Work order 1: According to the festival announcement, how much wetland habitat has the Federal Duck Stamp Program preserved?
Work order 2: List every mountain bird specialty that the festival announcement names as a target of the field trips.
Work order 3: Reproduce the passage of the festival announcement that opens with the words "The Mountain Bird Festival’s" and closes with "last 80 years.".

Text excerpt:

#####

Klamath Bird Observatory receives award in recognition of the conservation significance of its Mountain Bird Festival being held in Ashland, Oregon, May 30 through June 1, 2014. This inaugural Mountain Bird Festival combines a celebration of the Klamath-Siskiyou Region’s spectacular mountain birds with the stewardship ethic needed to ensure thriving landscapes for humans and wildlife.
An anonymous donor granted this award recognizing the festival’s central theme – citizens elevating conservation. Every Mountain Bird Festival attendee advances bird conservation in multiple ways; they contribute to habitat protection, they participate as citizen scientists, and they support scientific programs aimed at achieving sustainable natural resources management. “Receiving this award as we prepare to host our first conservation-focused festival adds to our momentum and gives us encouragement that we’re on the right trajectory,” said John Alexander, Klamath Bird Observatory’s Executive Director.
The Mountain Bird Festival’s conservation impacts are far-reaching. First, each festival attendee receives a Federal Migratory Bird Hunting and Conservation Stamp (a.k.a. the Duck Stamp) purchased with a portion of their registration fee. The Federal Duck Stamp Program is considered one of the most successful conservation programs ever; proceeds from stamp sales are used to purchase or lease wetland habitat for protection within the National Wildlife Refuge System. More than 6 million acres of strategic wetland habitat have been preserved through this program over the last 80 years.
Second, all bird sightings made during Mountain Bird Festival field trips will be entered into eBird, a real-time, online checklist program that is the fastest growing biological database in the world. The birding community – simply by uploading bird abundance and distribution data into this program – is contributing to an unprecedented understanding of the dynamic health of the natural world; such information allows scientists to identify conservation priorities and better use limited conservation funds. eBird Festivals, such as the Mountain Bird Festival, are accelerating this valuable citizen science trend.
Third, festival attendees also receive a new and attractive Mountain Bird Conservation Science Stamp, modeled after the Duck Stamp and designed by local artist Gary Bloomfield. Each festival attendee purchases this stamp though their registration fee and proceeds support Klamath Bird Observatory’s scientific programs that inform management for healthy lands, airs, and waters in the Klamath-Siskiyou Region of southern Oregon and northern California.
The Mountain Bird Festival is a unique community conservation event that celebrates the globally outstanding Klamath Siskiyou Region, recognized for its abundance of different habitats and species. The festival offers two days of field trips that will search for mountain bird specialties, such as White-headed Woodpecker, Mountain Quail, Calliope Hummingbird, and Great Gray Owl. The festival also features a fine art auction, live music, local foods and beverages, cocktail parties, and stimulating evening presentations.
Klamath Bird Observatory is hosting the 2014 Mountain Bird Festival in partnership with the City of Ashland, the Ashland Chamber of Commerce, ScienceWorks Hands-On Museum, and many other organizations.

#####

(Extracted items)
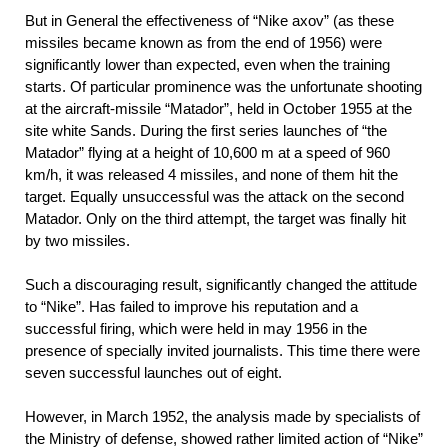
But in General the effectiveness of “Nike axov” (as these
missiles became known as from the end of 1956) were
significantly lower than expected, even when the training
starts. Of particular prominence was the unfortunate shooting
at the aircraft-missile “Matador”, held in October 1955 at the
site white Sands. During the first series launches of “the
Matador” flying at a height of 10,600 m at a speed of 960
km/h, it was released 4 missiles, and none of them hit the
target. Equally unsuccessful was the attack on the second
Matador. Only on the third attempt, the target was finally hit
by two missiles.
Such a discouraging result, significantly changed the attitude
to “Nike”. Has failed to improve his reputation and a
successful firing, which were held in may 1956 in the
presence of specially invited journalists. This time there were
seven successful launches out of eight.
However, in March 1952, the analysis made by specialists of
the Ministry of defense, showed rather limited action of “Nike”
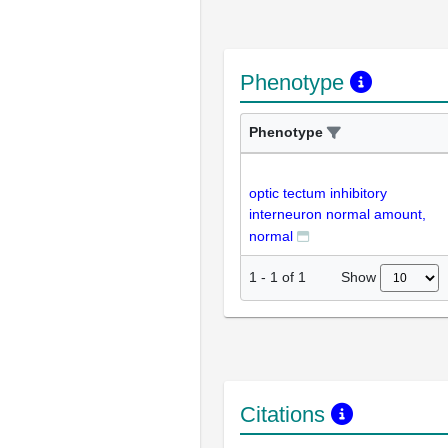
Phenotype
Phenotype
optic tectum inhibitory
interneuron normal amount,
normal
Show
1
-
1
of
1
Citations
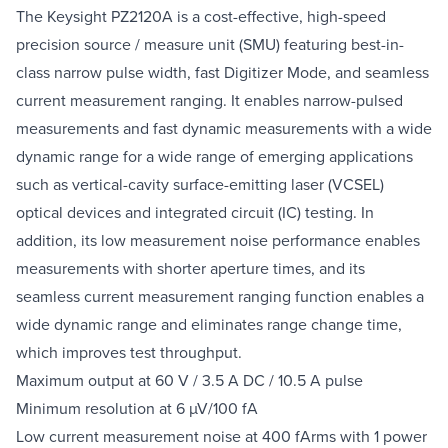
The Keysight PZ2120A is a cost-effective, high-speed
precision source / measure unit (SMU) featuring best-in-
class narrow pulse width, fast Digitizer Mode, and seamless
current measurement ranging. It enables narrow-pulsed
measurements and fast dynamic measurements with a wide
dynamic range for a wide range of emerging applications
such as vertical-cavity surface-emitting laser (VCSEL)
optical devices and integrated circuit (IC) testing. In
addition, its low measurement noise performance enables
measurements with shorter aperture times, and its
seamless current measurement ranging function enables a
wide dynamic range and eliminates range change time,
which improves test throughput.
Maximum output at 60 V / 3.5 A DC / 10.5 A pulse
Minimum resolution at 6 µV/100 fA
Low current measurement noise at 400 fArms with 1 power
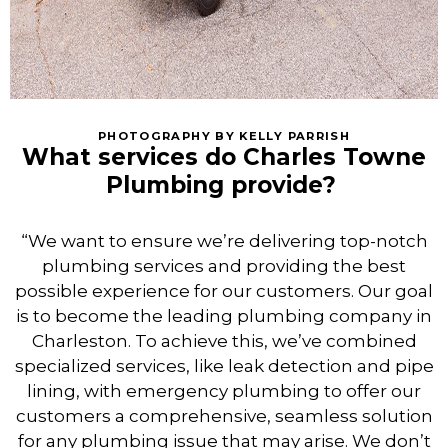
PHOTOGRAPHY BY KELLY PARRISH
What services do Charles Towne
Plumbing provide?
“We want to ensure we’re delivering top-notch
plumbing services and providing the best
possible experience for our customers. Our goal
is to become the leading plumbing company in
Charleston. To achieve this, we’ve combined
specialized services, like leak detection and pipe
lining, with emergency plumbing to offer our
customers a comprehensive, seamless solution
for any plumbing issue that may arise. We don’t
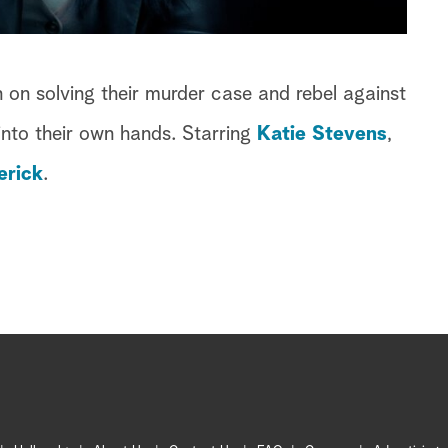
 on solving their murder case and rebel against
into their own hands. Starring
Katie Stevens
,
erick
.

#####

Written response 1: More than 6 million acres over the last 80 years.

Written response 2: White-headed Woodpecker, Mountain Quail, Calliope Hummingbird, Great Gray Owl

Written response 3:
The Mountain Bird Festival’s conservation impacts are far-reaching. First, each festival attendee receives a Federal Migratory Bird Hunting and Conservation Stamp (a.k.a. the Duck Stamp) purchased with a portion of their registration fee. The Federal Duck Stamp Program is considered one of the most successful conservation programs ever; proceeds from stamp sales are used to purchase or lease wetland habitat for protection within the National Wildlife Refuge System. More than 6 million acres of strategic wetland habitat have been preserved through this program over the last 80 years.